[[ Text segment, beginning ]]

How to sort words with accents?


I was wondering how to sort alphabetically a list of Spanish words [with accents].

Excerpt from the word list:

Chocó
Cundinamarca
Córdoba

Solution

  • Cygwin uses GNU utilities, which are usually well-behaved when it comes to locales - a notable and regrettable exception is awk (gawk)ref.

    The following is based on Cygwin 1.7.31-3, current as of this writing.

    • Cygwin by default uses the locale implied by the current Windows user's UI language, combined with UTF-8 character encoding.
      • Note that it's NOT based on the setting for date/time/number/currency formats, and changing that makes no difference. The limitation of basing the locale on the UI language is that it invariably uses that language's "home" region; e.g., if your UI language is Spanish, Cygwin will invariably use en_ES, i.e., Spain's locale. The only way to change that is to explicitly override the default - see below.
    • You can override this in a variety of ways, preferably by defining a persistent Windows environment variable named LANG (see below; for an overview of all methods, see https://superuser.com/a/271423/139307)

    To see what locale is in effect in Cygwin, run locale and inspect the value of the LANG variable.

[[ Text segment, end ]]
[[ Recorded data, beginning ]]

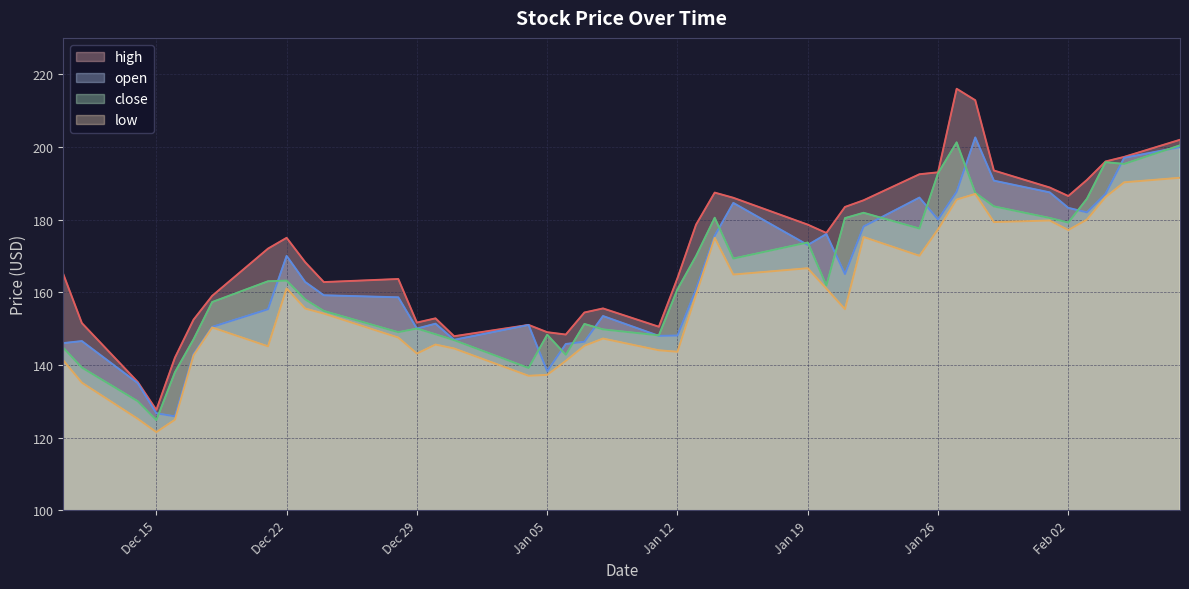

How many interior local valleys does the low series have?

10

[[ Recorded data, end ]]

● **Required work**
A: Repeat the passage from the text on sorting accented Spanish words, starting with "Excerpt from the" and going on through "UTF-8 character encoding.".
B: Finish out the next part of the text on sorting accented Spanish words, picking up after its final sentence.
You won't need the listing for any of this.

● **Per-task answers**
A:
Excerpt from the word list:

Chocó
Cundinamarca
Córdoba

Solution

  • Cygwin uses GNU utilities, which are usually well-behaved when it comes to locales - a notable and regrettable exception is awk (gawk)ref.

    The following is based on Cygwin 1.7.31-3, current as of this writing.

    • Cygwin by default uses the locale implied by the current Windows user's UI language, combined with UTF-8 character encoding.

B:
    If that doesn't show es_*.utf8 (where * represents your region in the Spanish-speaking world, e.g., CO for Colombia, ES for Spain, ...), set the locale as follows:

    • In Windows, open the Start menu and search for 'environment', then select Edit environment variables for your account, which opens the Environment Variables dialog.
    • Edit or create a variable named LANG with the desired locale, e.g., es_CO.utf8 -- UTF-8 character encoding is usually the best choice.

    Any Cygwin bash shell you open from the on should reflect the new locale - verify by running locale and ensuring that the LC_* values match the LANG value and that no warnings are reported.

    At that point, the following:

    sort <<<$'Chocó\nCundinamarca\nCórdoba'
    

    should produce (i.e., ó will sort directly after o, as desired):

    Chocó
    Córdoba
    Cundinamarca
    

    Note: locale en_US.utf8 would produce the same output - apparently, it generically sorts accented characters directly after their base characters - which may or may not be what a specific non-US locale actually does.